On dit que la technologie est une solution à la pénurie de main-d'oeuvre annoncée, au Québec, dans environ quatre à cinq ans. Va pour la productivité des entreprises. Mais l'expérience acquise par les travailleurs, elle, est irremplaçable. C'est un enjeu face auquel les entreprises québécoises sont malheureusement mal préparées et qui pourrait leur faire mal.

Alain McKenna LA PRESSE

Aux États-Unis, où la fièvre de la conquête lunaire semble revivre, c'est la consternation, depuis quelques années. Il semble que la NASA, malgré ses démentis, ait égaré les plans de son lanceur le plus efficace, Saturn V, quelque part dans ses archives, faute d'avoir su protéger ses connaissances de l'épreuve du temps qui passe.

Il suffit d'imaginer les coûts inutiles associés à la recherche de ces plans, voire ceux qui pourraient en découler si l'agence spatiale américaine décide de concevoir un nouveau lanceur, pour comprendre l'importance de bien prévoir ce genre de détail. Car dans une société essentiellement basée sur le savoir, l'ensemble des connaissances d'une organisation doit être plus durable que la carrière moyenne de ses employés.

C'est particulièrement vrai au Québec, où tout indique que plus de la moitié - 60% en fait - des professionnels sera remplacée par une nouvelle génération de travailleurs d'ici 2014. Du coup, c'est plus de la moitié de l'expérience acquise au quotidien qui pourrait disparaître, avertit Claude Malaison, spécialiste en médias interactifs pour la société Émergence web.

«Le renouvellement de la main-d'oeuvre pourrait causer une perte des connaissances importante, dit-il. Dans une grande entreprise, ça peut prendre des années pour récupérer tout ça.»

Le web 2.0 à la rescousse

La semaine dernière, M. Malaison tentait d'expliquer en conférence, à des gens d'entreprises montréalaises, le rôle que peuvent jouer les nouvelles technologies pour contrer cet éventuel problème.

«Le web 2.0 est constitué de nombreux outils pour publier les connaissances et l'expertise de tous les employés, comme les wikis, les blogues et le web sémantique.» Ces outils ont aussi le mérite d'être ouverts à tous, c'est-à-dire que s'ils sont créés à l'origine par une seule personne, tous ceux y ayant accès peuvent ensuite y ajouter leur grain de sel.
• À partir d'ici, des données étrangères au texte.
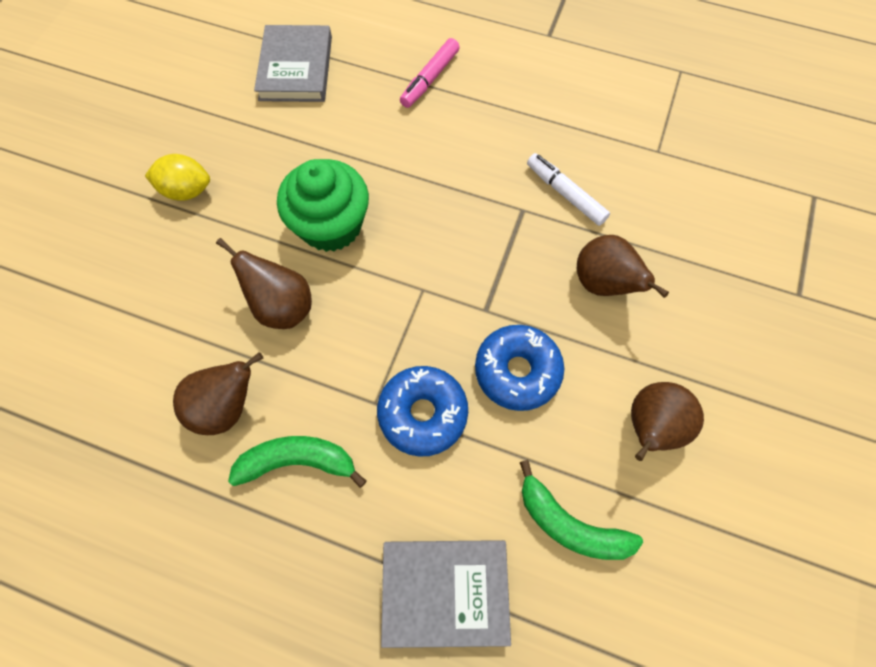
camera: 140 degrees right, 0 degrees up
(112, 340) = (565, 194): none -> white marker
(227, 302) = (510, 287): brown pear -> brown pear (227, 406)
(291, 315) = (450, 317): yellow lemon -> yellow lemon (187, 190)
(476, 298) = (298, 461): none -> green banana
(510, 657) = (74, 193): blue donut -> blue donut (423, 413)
Afin d'illustrer son propos, le conférencier cite en exemple la Société des alcools du Québec (SAQ), qui a installé, sur son intranet, un agrégateur de contenu qui recense les commentaires de ses experts sur les vins qu'elle détaille. La base de données qui en résulte permet à tous ses vendeurs de mieux connaître ses produits, sans avoir à tous les essayer personnellement.
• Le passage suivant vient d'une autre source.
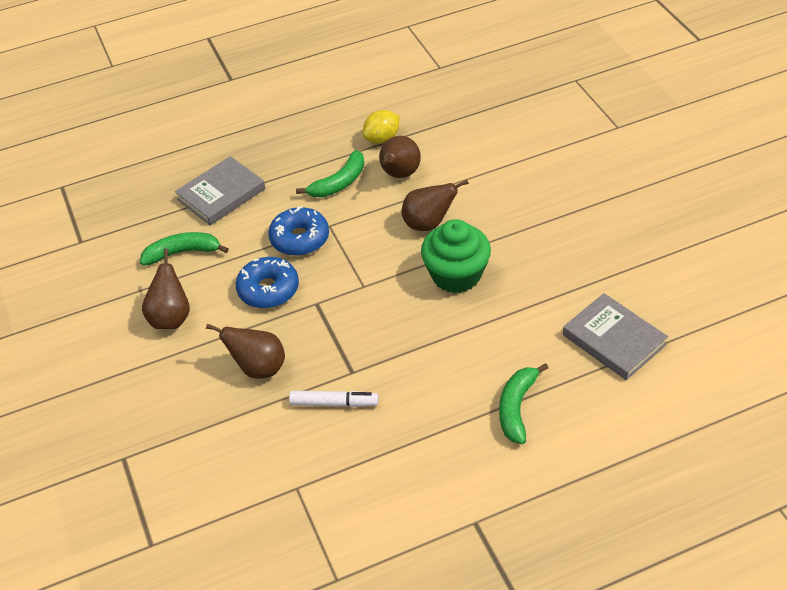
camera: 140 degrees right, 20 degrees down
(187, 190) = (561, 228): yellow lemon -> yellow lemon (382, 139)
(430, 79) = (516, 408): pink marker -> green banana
Ça crée rapidement une source précieuse de renseignements sur ces processus, au sein de l'entreprise, qui sont parfois informels ou peu documentés. «Toute cette mémoire va ensuite servir aux nouveaux employés, qui vont à leur tour ajouter leur propre expertise, qui restera elle aussi après leur départ», conclut Claude Malaison.

Un filon inexploité

La SAQ fait cependant partie d'une minorité d'entreprises québécoises qui utilise les fameux outils du web 2.0 afin d'accroître leur productivité ou leur efficacité. C'est ce que révèle une étude publiée au début du mois par le Centre francophone d'information des organisations (Cefrio).

Publiée annuellement, l'étude NetPME dénote une augmentation du nombre de PME qui sont branchées à l'internet (85%), mais celles qui encadrent son utilisation par les employés sont bien loin d'être aussi nombreuses, puisque des 28% qui donnent accès à l'internet à leurs employés, tout près les deux tiers (62%) n'ont aucune politique à cet égard.

Internet prend avant tout la forme d'un outil de transaction pour régler ses factures, ou pour en faire parvenir une à ses clients. Naturellement, les PME d'ici n'auront pas toutes à faire face à un problème aussi crucial que celui de la NASA, mais face à la pénurie de main-d'oeuvre appréhendée, il vaut peut-être mieux prévenir que guérir.